Julie Federico



When Did You First Learn About Love?

When did you first learn about love?

I first learned about love the spring of my junior year in High School. It was a sudden lesson that came without warning. I had already known George for almost four years when I fell in love with him all in a weekend. George was always Patty’s younger brother. Patty was my best friend I spent a lot of time with her and I was her house almost every weekend. George was always just around. He was there, I was there that was all. He was a friend, he was Patty’s little brother. I thought he would always just be around just as Michael Jackson and Thriller was always playing on the radio. George was a constant.
Then in March of 1984 our church youth group traveled from Indiana to the big town of Chicago for a weekend get away. Our youth pastor was leaving his job at the church so this was one of his last activities with the youth group. All of us piled into random cars to make the trip. I ended up in Patty & George’s 1978 Toyota Celica. Patty & I would both ride shotgun in the front seat while George would drive. There was not quite enough space for my left arm, for some reason Patty always got the pole position by the door and I was in the middle. My arm would rest on the plastic drawer between the driver’s and passengers side. Some times George’s arm would brush against mine while he shifted the car. This car had special value in their family; it was their fathers mid life crisis car. After the crisis was over the kids inherited the car. We were the fortunate recipients of a successful mid life frivolous purchase.
Something happened on I-65 traveling north bound to Chicago. We were driving fast with the windows down and the nighttime spring air filled the car with an intoxicating fragrance. We were singing to Cyndi Lauper “Girls just want to have fun,” laughing over nothing, making the car “fly” with wings hanging our arms out of the driver’s and passenger side and “flying” as we drove through the night, screaming with delight and driving through the toll booths, and paying for the person behind us just for fun. At one point I looked over at George and he was smiling, his brown eyes glowed and I feel in love. That fast he went from Patty’s kid brother to a person I wanted to be with all of the time.
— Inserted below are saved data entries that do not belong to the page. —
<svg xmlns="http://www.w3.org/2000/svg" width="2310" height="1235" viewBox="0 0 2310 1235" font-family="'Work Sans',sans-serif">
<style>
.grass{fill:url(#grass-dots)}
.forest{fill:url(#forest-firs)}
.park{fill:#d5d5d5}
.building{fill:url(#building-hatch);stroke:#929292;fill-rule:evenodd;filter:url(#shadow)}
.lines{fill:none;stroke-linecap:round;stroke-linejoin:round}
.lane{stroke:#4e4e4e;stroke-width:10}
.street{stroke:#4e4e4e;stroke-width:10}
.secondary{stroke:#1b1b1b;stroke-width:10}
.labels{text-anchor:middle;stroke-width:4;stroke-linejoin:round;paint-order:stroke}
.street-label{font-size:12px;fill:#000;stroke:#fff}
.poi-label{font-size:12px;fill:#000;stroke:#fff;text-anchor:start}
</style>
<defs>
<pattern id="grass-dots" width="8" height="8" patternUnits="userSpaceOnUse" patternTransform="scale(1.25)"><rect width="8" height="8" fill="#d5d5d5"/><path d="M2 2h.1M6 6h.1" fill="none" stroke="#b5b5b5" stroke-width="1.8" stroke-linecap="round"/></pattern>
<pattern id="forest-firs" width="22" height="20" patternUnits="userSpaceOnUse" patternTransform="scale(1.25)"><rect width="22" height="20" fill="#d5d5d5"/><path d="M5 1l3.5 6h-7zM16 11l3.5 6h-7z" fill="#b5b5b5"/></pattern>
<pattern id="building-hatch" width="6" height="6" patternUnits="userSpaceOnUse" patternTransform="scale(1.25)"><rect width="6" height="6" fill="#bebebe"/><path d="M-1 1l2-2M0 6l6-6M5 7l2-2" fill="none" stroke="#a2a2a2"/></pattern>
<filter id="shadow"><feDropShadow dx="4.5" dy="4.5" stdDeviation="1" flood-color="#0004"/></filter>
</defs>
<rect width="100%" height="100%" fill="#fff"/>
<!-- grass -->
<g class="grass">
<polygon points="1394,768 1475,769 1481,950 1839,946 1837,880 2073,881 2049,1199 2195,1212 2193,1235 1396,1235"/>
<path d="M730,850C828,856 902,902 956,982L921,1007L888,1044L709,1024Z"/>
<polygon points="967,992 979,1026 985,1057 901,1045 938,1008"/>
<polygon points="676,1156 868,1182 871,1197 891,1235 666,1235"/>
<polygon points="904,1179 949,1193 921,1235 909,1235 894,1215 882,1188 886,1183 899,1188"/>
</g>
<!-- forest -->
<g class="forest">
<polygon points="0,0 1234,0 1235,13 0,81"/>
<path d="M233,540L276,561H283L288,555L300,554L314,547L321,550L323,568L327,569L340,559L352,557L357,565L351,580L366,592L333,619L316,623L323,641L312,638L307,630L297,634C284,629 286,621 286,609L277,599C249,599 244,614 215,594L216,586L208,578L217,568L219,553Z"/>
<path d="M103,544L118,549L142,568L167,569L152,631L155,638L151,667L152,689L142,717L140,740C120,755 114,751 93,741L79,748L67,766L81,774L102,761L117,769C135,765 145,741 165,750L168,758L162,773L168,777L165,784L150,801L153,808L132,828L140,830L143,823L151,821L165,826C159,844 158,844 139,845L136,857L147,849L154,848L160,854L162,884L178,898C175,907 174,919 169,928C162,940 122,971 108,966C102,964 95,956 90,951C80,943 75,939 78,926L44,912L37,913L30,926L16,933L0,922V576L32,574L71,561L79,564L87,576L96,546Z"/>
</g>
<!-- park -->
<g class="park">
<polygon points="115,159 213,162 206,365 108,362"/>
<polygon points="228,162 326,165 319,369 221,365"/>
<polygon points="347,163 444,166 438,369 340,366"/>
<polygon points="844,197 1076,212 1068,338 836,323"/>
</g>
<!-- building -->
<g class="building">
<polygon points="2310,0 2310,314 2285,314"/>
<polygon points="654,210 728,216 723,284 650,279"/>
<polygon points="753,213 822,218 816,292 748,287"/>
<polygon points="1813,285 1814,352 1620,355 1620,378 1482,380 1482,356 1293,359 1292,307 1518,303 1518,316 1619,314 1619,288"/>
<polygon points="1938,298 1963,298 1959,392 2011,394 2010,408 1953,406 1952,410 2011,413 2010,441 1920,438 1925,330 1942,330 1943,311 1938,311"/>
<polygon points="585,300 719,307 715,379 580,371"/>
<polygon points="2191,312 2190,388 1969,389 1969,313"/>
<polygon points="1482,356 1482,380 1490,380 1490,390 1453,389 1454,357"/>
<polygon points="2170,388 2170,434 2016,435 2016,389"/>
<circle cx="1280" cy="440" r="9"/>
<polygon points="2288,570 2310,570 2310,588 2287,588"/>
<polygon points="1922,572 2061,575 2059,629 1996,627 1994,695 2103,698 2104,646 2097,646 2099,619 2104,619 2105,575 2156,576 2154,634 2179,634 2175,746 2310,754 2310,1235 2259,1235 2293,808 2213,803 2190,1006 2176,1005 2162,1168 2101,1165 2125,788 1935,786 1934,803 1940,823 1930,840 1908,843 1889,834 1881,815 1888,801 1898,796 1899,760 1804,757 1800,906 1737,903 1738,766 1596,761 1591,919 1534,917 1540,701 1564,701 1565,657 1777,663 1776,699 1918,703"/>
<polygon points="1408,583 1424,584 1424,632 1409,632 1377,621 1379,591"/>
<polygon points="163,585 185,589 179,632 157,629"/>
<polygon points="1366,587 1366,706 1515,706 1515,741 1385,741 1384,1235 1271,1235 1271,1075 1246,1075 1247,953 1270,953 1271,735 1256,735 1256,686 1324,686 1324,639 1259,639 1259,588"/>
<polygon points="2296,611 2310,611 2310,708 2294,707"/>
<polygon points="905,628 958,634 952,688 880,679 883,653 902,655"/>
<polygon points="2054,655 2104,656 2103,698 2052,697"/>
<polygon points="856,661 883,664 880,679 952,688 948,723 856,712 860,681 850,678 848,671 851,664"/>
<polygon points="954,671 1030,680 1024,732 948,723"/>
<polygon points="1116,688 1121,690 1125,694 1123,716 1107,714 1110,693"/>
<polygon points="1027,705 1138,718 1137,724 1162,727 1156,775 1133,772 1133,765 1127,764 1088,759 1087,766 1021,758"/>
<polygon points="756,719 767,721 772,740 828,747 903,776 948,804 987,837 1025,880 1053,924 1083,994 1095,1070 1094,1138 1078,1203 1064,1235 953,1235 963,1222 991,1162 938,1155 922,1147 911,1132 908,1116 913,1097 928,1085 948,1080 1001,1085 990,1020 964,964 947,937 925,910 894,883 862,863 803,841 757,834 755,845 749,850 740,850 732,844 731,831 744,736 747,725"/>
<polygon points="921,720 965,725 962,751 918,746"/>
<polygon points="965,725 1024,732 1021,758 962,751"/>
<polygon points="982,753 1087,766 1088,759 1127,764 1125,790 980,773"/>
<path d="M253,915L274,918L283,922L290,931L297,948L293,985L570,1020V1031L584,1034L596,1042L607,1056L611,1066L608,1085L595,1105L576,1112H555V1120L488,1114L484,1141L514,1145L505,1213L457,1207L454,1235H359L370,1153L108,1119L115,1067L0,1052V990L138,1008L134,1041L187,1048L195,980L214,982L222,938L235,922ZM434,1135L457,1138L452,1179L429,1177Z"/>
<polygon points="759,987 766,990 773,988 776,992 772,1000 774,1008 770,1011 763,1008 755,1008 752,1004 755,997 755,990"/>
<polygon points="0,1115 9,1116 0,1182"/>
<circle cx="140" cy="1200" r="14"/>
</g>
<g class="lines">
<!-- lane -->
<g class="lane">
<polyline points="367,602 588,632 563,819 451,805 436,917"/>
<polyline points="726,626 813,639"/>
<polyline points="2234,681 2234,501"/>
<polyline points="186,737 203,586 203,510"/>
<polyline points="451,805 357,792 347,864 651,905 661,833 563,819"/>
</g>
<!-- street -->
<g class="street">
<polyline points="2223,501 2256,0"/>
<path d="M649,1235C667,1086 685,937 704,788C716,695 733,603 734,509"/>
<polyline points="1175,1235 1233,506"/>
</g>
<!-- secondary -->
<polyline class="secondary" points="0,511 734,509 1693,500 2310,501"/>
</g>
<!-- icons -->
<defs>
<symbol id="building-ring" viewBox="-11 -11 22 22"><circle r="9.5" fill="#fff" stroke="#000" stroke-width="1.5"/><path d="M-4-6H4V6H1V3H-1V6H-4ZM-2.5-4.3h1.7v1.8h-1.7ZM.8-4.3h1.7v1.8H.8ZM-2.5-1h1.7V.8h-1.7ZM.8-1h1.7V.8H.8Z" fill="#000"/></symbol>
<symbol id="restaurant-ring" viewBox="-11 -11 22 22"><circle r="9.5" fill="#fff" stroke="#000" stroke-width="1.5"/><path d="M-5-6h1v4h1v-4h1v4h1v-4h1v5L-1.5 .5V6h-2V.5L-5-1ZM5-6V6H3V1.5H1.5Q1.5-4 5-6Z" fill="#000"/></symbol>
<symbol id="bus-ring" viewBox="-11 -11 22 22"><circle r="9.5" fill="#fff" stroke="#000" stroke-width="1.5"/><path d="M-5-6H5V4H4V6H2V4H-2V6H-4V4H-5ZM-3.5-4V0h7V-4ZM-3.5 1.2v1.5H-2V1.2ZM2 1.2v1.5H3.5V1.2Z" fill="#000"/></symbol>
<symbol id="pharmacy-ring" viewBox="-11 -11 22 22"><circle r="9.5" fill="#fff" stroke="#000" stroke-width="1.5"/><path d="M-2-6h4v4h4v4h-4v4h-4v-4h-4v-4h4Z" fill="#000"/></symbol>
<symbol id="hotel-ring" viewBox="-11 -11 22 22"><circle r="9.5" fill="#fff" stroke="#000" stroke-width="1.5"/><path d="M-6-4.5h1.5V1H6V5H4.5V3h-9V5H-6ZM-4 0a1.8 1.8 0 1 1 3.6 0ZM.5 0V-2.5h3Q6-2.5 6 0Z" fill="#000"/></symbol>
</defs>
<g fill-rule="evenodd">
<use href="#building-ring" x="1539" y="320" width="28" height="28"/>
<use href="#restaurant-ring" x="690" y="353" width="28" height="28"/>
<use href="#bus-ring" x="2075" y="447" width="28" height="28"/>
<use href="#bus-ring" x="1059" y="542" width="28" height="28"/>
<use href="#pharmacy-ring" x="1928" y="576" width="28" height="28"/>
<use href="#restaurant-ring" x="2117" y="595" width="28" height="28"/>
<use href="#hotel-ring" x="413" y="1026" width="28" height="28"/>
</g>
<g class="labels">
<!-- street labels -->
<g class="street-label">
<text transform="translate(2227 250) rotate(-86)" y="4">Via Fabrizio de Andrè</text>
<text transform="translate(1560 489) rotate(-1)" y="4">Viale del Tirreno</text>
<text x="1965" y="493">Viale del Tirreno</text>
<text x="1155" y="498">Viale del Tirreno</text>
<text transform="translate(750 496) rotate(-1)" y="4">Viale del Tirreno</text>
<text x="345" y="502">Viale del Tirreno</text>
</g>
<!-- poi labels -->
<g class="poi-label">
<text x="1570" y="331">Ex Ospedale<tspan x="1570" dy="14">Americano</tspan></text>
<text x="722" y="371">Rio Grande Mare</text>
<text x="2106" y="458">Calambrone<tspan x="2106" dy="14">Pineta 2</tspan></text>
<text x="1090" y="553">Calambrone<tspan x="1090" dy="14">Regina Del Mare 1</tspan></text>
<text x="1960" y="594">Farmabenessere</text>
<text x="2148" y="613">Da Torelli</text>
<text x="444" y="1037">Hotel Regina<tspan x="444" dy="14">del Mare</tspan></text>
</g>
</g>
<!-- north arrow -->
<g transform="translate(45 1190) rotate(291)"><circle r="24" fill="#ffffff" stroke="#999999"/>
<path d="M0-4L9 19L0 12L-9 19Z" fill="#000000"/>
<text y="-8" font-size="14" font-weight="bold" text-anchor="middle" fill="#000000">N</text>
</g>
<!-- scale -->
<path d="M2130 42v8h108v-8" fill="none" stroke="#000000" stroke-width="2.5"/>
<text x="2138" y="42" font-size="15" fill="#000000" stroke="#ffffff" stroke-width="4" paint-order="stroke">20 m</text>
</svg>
Suddenly just being in his presence was enough. I didn’t care if we ever got to Chicago.

That weekend the activities were a lot of fun. I attended my first major league baseball game and shopped on Michigan Avenue. But what I remember most and what made me the most happy was being around him. When he walked into the room I was filled with a peace and a giddy feeling swept over my stomach. After the crash course lesson in love songs on the radio had more meaning. The Beetles “All you need is love” became something I could understand on a whole new level. I always sang the words, now I snag the words and they had a completely different translation than before.
Since I had already known George for almost four years by this time and we had been just friends I did not have the words to express the sudden love cross over. So, I did what any mature 16-year-old would do. I kept silent. He dated other women. I graduated from High School the following year went to Indiana University where there were approximately 15,000 eligible single young men. I dated none of them. I faithfully sat in my dorm room writing long letters to George about my college days. He was in Glasgow, Scotland in the Navy. Every day after classes I would go to my mailbox in the dorm and look through the little window that kept my mail. When there was a letter from him it felt like Christmas morning and the last day of school all at the same time.
Sophomore year in college he came home for Christmas. The other women were finally gone. We finally enjoyed being boyfriend and girlfriend for the three weeks he was home. It was nothing short of amazing just to be with him. To be in his presence filled me with a peace and happiness that I in no way manufactured. My parents were getting divorced that Christmas we were moving from our big home in the country that I had grown up in to a small city home. The people we bought the house from had been heavy chain smokers. Before we could paint the walls we had to scrub almost an inch of tar off the walls and windows. There I was scrubbing tar off walls from the Jimmy Carter era on Christmas Eve, and I was happy. Really happy. This is how I knew I was in love. With him the worst tasks were manageable, not only manageable but fun.

Two years later he left me and began dating my best friend of eight years, they eventually married. I was beyond leveled, and learned about real live betrayal for the first time.

But I choose not to remember how it ended. I like to remember the way it began, driving with the windows down singing, “Oh mamma dear were not the fortunate ones. Oh girls they want to have fun. Oh girls just wanna have fun.”

Julie Federico lives with her two daughters in Denver. Last Christmas she bought her youngest daughter a Barbie guitar that she had been begging for, for exactly two years. When her daughter began strumming the guitar Christmas morning Cyndi Lauper sang from the guitar. Julie began singing the familiar song after hearing the first note. Her girls asked, “Mom how do you know this song?” “Oh, this has always been one of my favorites she said with a smile.”